Ein Robotermärchen

Ein Blick in die Ausstellung im Foyer des Puppentheaters. Foto (Ausschnitt): Puppentheater Magdeburg

Ein Blick in die Ausstellung im Foyer des Puppentheaters. Foto (Ausschnitt): Puppentheater Magdeburg

Ordentlich aufgereiht stehen sie im Foyer des Puppentheaters Magdeburg: Puppen aus den Händen von Studierenden. Genauer gesagt: aus den 3D-Druckern des Instituts für Industrial Design an der Hochschule Magdeburg-Stendal. Präsentiert werden die Ergebnisse verschiedener Seminare in Zusammenarbeit mit dem Puppentheater.



Fabelhaft, wie zwei Ensemblemitglieder die Puppen mit Namen wie Rostzahn oder M-D 26 erstmals öffentlich in vorsichtige Bewegungen versetzen. Die skurril anmutenden Plastikwesen erinnern entfernt an Roboter. Warum Roboter? „Die Idee kam aus dem Puppentheater.“, sagt Mathias Bertram. Er ist Professor und Leiter des Instituts und freut sich während der Vernissage außerordentlich über den Erfolg des gemeinsamen Projektes – und mehr noch: auch über die Arbeit an sich und über die Begeisterung der Studierenden. Die hätten sich nämlich alle wesentlich mehr mit dem Stoff beschäftigt, als es der Umfang der Wahlpflichtveranstaltung eigentlich vorsehen würde. Das wiederum sehe man den Puppen an. Bertram: „Ich wollte gern einen Zusammenhang zur Industrie im Projekt haben. Roboter passen da gut. Da aber bei Star Wars als Vorlage Lizenzprobleme drohten, wurden die Robotermärchen von Stanisław Lem als Inspiration ausgewählt.“ Der ebenfalls aus Polen stammende Daniel Mróz habe mit seinen Illustrationen der Werke Lems ganz besondere Wesen auf dem Papier erschaffen. 

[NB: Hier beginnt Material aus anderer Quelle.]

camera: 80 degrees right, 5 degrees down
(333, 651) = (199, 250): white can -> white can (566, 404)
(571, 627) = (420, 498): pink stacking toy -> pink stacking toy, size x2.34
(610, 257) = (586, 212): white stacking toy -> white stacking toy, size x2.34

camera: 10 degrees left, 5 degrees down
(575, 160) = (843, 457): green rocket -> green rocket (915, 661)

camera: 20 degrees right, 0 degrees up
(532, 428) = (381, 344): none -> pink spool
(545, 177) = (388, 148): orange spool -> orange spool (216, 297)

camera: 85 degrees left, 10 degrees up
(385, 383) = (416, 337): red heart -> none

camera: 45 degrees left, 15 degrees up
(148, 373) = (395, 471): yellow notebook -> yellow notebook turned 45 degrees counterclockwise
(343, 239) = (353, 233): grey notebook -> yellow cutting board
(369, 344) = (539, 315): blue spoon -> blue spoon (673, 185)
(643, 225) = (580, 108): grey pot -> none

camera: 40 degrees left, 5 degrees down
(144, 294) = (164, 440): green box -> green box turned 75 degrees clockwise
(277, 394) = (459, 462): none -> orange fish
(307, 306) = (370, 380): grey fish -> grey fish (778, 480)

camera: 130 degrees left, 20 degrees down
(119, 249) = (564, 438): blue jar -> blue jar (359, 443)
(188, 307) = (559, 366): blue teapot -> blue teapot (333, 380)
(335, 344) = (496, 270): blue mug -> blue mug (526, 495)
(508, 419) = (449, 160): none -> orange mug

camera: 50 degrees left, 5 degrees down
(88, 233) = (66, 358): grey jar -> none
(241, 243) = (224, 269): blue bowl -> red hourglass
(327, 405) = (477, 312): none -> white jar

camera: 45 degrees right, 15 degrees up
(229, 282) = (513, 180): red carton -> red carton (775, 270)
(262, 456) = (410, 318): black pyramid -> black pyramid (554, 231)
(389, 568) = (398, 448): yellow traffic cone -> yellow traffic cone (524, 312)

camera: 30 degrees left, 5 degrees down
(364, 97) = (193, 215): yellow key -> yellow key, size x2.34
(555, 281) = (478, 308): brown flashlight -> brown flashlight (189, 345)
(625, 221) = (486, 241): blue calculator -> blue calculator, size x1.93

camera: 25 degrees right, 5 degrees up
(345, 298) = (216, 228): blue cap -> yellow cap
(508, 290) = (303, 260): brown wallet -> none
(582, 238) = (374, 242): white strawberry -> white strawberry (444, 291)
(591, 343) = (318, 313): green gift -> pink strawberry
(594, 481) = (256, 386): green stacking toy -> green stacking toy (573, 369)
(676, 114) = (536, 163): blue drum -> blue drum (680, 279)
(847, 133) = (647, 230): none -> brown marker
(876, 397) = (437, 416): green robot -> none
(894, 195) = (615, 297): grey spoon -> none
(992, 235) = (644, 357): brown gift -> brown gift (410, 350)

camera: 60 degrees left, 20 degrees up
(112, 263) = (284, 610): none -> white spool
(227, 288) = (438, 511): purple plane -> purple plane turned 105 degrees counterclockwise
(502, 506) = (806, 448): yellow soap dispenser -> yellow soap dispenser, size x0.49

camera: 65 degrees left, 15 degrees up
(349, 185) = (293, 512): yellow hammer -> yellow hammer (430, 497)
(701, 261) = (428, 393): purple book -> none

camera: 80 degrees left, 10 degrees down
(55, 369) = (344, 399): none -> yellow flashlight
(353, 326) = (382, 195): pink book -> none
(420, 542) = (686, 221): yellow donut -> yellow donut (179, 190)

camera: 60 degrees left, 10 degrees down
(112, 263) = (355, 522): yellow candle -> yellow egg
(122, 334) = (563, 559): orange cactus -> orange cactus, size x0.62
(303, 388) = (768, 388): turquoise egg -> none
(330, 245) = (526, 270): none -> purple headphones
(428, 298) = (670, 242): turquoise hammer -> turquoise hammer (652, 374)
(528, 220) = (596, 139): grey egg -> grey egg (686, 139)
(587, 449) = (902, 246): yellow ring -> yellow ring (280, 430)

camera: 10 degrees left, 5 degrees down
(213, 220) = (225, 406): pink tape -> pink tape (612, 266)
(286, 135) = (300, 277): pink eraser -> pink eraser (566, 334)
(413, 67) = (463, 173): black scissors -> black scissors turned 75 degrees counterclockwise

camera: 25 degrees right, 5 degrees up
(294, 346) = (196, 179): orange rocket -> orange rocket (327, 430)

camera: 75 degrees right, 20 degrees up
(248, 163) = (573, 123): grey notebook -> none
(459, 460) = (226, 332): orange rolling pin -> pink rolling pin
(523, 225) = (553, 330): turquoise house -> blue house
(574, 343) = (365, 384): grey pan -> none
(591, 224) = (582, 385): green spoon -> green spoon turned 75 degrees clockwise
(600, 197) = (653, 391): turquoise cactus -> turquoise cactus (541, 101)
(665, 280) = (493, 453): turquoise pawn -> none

Neben dem Fleiß lobt Bertram auch die tiefe Beschäftigung der Studierenden mit dem Rapid Prototyping. Die Freude am Entdecken habe da Potenziale gehoben, wovon sie weiter profitieren würden. Doch nicht nur die Technik war wichtig. Co-Projektleiterin auf Seiten des Puppentheaters ist Dr. Carolin Ott. Sie sagt: „Durch den gegenseitigen Austausch zwischen den Studierenden, Mitgliedern des Puppentheaters und externen Expert:innen aus den Bereichen Dramaturgie, Puppenbau, Spiel sowie Theaterpädagogik konnten beide Seiten wertvolle Impulse und Rückmeldungen teilen. Entstanden sind innovative Konzepte und Objekte, die Design, Ingenieurwissenschaft und Puppenbaukunst verknüpfen.“ 



Erst im April 2026 war das Projekt mit einem großen Kennenlernen im Puppentheater gestartet. Da war schon viel über den Weg und das Miteinander verhandelt worden, um aus der ersten Idee von Rektorin Prof. Dr. Manuela Schwartz und Intendantin Sabine Schramm eine konkrete Zusammenarbeit werden zu lassen. 

Die Ergebnisse der Seminare Material Advanced (Bachelor-Studiengänge Industrial Design sowie Recycling, Umwelt und Nachhaltigkeit) unter der Leitung von Cora Gebauer und Prof. Dr.-Ing. Gilian Gerke sowie Rapid Prototyping, geleitet von Prof. Mathias Bertram sind nicht das Ende der Zusammenarbeit, die, da sind sich alle einig, im Wintersemester zum gegenseitigen Nutzen fortgesetzt werden soll. 

Die Kooperation ist Teil des Projekts „Zukunft p. – Forschung und Tradition im KI-Zeitalter“ am Puppentheater Magdeburg und wird gefördert durch „Übermorgen – Neue Modelle für Kulturinstitutionen“, einer Initiative der Kulturstiftung des Bundes.